No matter how good the intelligence, the "calculated risk" was the Fleet Commander's to take. Getting to that point, Admiral Nimitz owned the intelligence in a way few commanders had. He understood the capability and limitations of the tools the team could bring to bear. In the end, he considered the evidence for "AF" being Midway, and once he embraced it, he considered it his call.

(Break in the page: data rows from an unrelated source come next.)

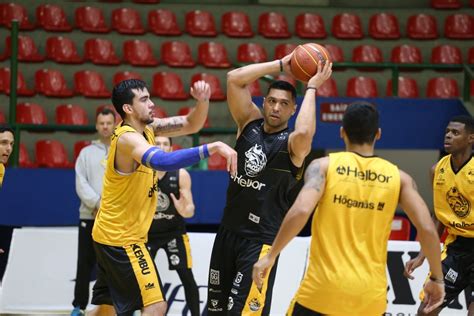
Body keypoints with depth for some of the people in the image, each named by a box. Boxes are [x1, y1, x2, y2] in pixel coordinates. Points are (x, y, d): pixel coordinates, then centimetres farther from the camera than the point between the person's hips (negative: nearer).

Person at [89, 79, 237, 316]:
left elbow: (190, 125, 7)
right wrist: (213, 148, -47)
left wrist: (203, 100, -15)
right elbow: (163, 161, -42)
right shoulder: (128, 138, -24)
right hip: (121, 237, -10)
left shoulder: (147, 128, 4)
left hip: (112, 235, 10)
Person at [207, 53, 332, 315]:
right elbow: (234, 79, -3)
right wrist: (281, 65, -5)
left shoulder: (292, 143, -8)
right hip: (228, 231, 6)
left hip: (261, 240, -6)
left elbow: (304, 133, -33)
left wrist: (311, 89, -20)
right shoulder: (250, 124, 6)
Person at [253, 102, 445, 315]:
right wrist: (436, 279, 10)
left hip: (324, 289, -2)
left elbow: (300, 211, -16)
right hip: (370, 294, 2)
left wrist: (270, 256, -7)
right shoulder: (398, 177, 5)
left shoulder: (324, 166, -1)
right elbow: (427, 229, -1)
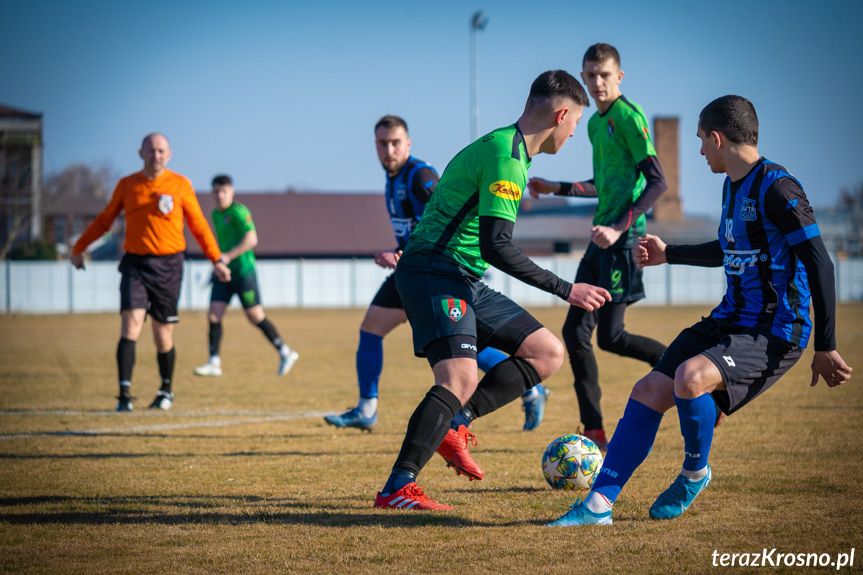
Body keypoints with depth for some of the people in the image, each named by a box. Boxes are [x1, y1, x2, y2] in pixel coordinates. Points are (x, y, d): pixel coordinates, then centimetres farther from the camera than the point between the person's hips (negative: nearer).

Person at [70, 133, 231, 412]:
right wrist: (78, 248, 22)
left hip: (168, 266, 0)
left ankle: (166, 391, 26)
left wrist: (216, 260, 7)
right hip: (135, 265, 0)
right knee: (131, 323, -16)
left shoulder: (180, 185, 3)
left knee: (163, 335, 5)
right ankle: (124, 394, -19)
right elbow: (104, 220, 19)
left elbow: (198, 225, 10)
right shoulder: (126, 185, 6)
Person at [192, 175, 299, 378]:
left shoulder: (239, 212, -10)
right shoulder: (216, 214, 14)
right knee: (214, 315, -4)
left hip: (243, 271, -7)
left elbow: (251, 239, -20)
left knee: (256, 318, -3)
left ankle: (285, 353, 11)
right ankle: (214, 363, -3)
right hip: (223, 273, 7)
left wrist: (228, 256, -24)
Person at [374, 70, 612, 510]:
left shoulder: (511, 151, 15)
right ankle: (396, 490, -27)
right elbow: (496, 247, -23)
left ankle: (453, 425, 0)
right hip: (434, 274, -10)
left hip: (467, 283, 10)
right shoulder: (505, 156, -17)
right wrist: (565, 290, -19)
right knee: (461, 376, -27)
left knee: (548, 353, 6)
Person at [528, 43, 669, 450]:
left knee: (610, 336, -12)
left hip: (623, 237, -9)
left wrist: (620, 227, -24)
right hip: (602, 236, 9)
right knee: (575, 331, 4)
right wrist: (557, 188, 29)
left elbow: (657, 182, -16)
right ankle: (594, 432, 7)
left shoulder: (628, 116, -10)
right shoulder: (595, 122, 18)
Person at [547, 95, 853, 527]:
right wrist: (668, 254, 40)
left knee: (690, 377, -31)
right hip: (730, 320, 9)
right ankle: (599, 505, 1)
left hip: (776, 333, -9)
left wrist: (825, 347, -20)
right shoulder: (732, 185, 13)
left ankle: (695, 473, -3)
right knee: (649, 391, -2)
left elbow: (820, 264, -19)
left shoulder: (776, 188, -17)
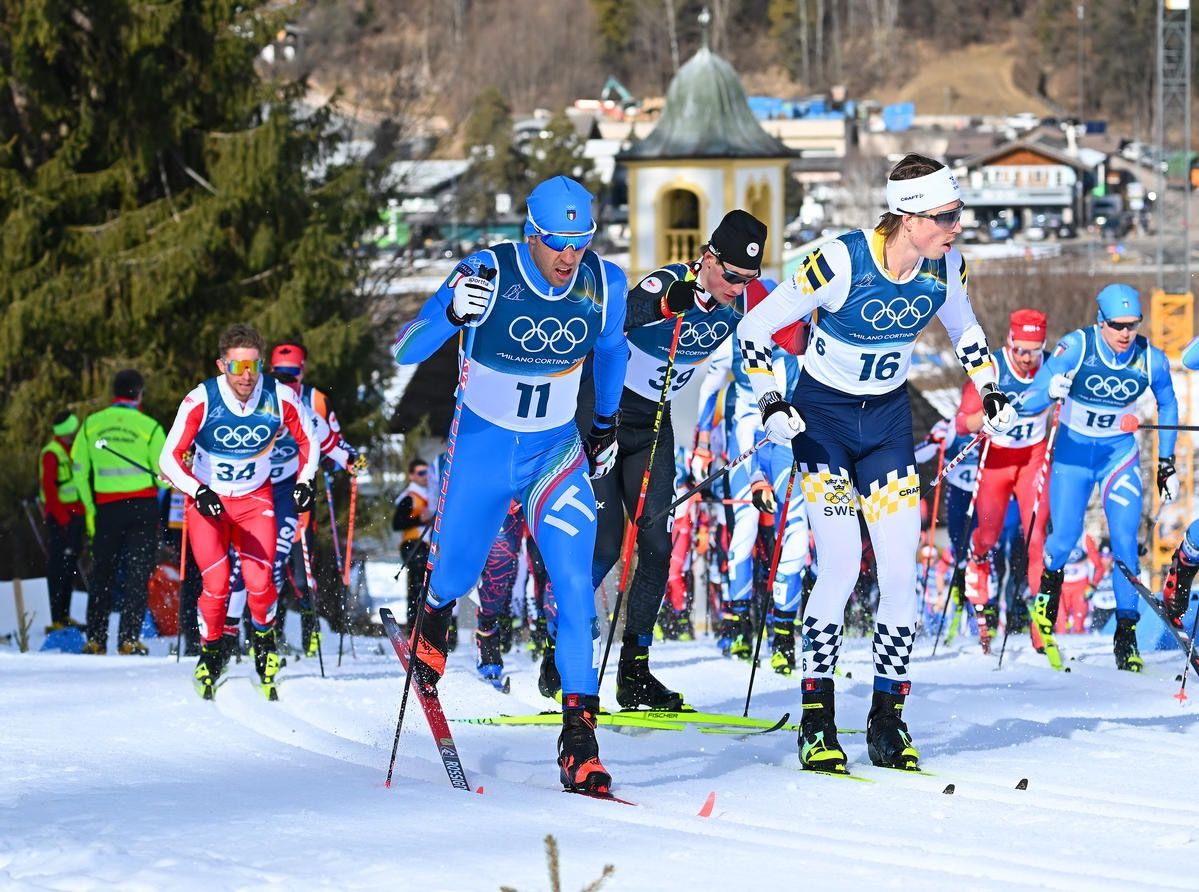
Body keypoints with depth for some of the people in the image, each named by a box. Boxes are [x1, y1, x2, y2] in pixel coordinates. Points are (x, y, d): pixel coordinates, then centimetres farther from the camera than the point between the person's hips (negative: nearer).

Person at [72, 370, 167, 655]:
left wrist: (89, 508, 12)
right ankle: (129, 638, -6)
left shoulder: (91, 424, 3)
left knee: (102, 575, 12)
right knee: (138, 573, 1)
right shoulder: (149, 427, -6)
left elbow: (79, 470, 5)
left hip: (106, 507, 3)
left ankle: (95, 640, 10)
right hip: (142, 507, -3)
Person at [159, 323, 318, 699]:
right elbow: (170, 457, -18)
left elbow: (307, 440, 4)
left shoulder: (280, 398, -16)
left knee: (259, 581, -15)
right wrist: (198, 492, -32)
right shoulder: (201, 401, -23)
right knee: (216, 585, -14)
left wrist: (305, 481, -8)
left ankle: (265, 641, 15)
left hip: (255, 499, 1)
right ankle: (211, 653, 11)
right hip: (207, 500, -1)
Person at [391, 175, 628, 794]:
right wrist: (452, 314, -43)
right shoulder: (488, 275, -22)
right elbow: (404, 354, -24)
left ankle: (579, 736, -16)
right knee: (457, 574, 14)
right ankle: (435, 613, 54)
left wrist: (605, 427, 20)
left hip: (557, 452, 1)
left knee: (574, 583, -16)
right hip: (482, 447, -1)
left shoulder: (604, 286, -13)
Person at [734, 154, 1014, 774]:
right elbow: (754, 328, -17)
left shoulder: (945, 265, -11)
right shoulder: (842, 262, -26)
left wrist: (989, 390, 5)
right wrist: (770, 403, -24)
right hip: (822, 415, -4)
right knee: (842, 564, -16)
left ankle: (887, 720, 6)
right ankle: (817, 722, -6)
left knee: (900, 573, -5)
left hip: (888, 420, 5)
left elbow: (963, 326, 14)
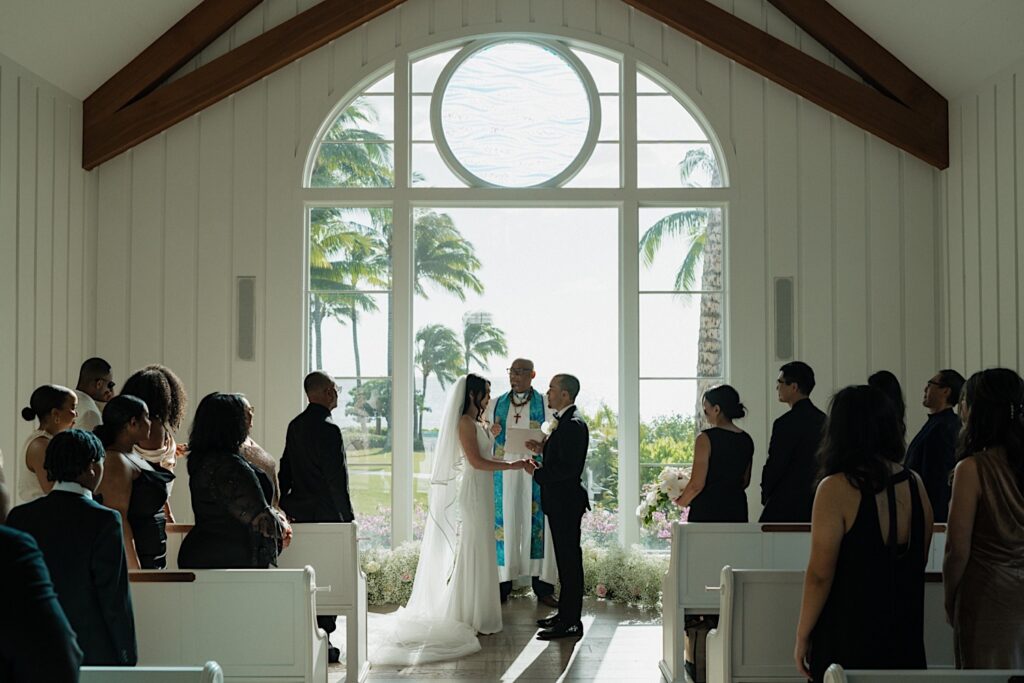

Few officers have been as poorly treated as Joe Rochefort. Within months of his success in the Midway campaign, he was reassigned to duties that took him outside of cryptology during several critical years of the War. Ironically, Rochefort had placed a sign near his desk in the Dungeon that read "We can accomplish anything, provided no one cares who gets the credit." When later given the challenge of placing a floating drydock into service, he excelled. When after the war, he had the chance to write a "tell-all" account of Midway, he declined, not wanting to embarrass the Navy. He is a timeless and brilliant example of "service before self," and a challenge to us as leaders. On most days, it's fair to say we do care about who gets the credit. Stepping beyond that requires discipline. It matters.

Lastly, Midway stands as an example of the power of what we do for our Navy. Whether in the Pacific, in the Desert, in cyberspace or in DC, when we get the right team with the right expertise to offer the right insight to the right Commander, we can change how the story ends, and we do, every day.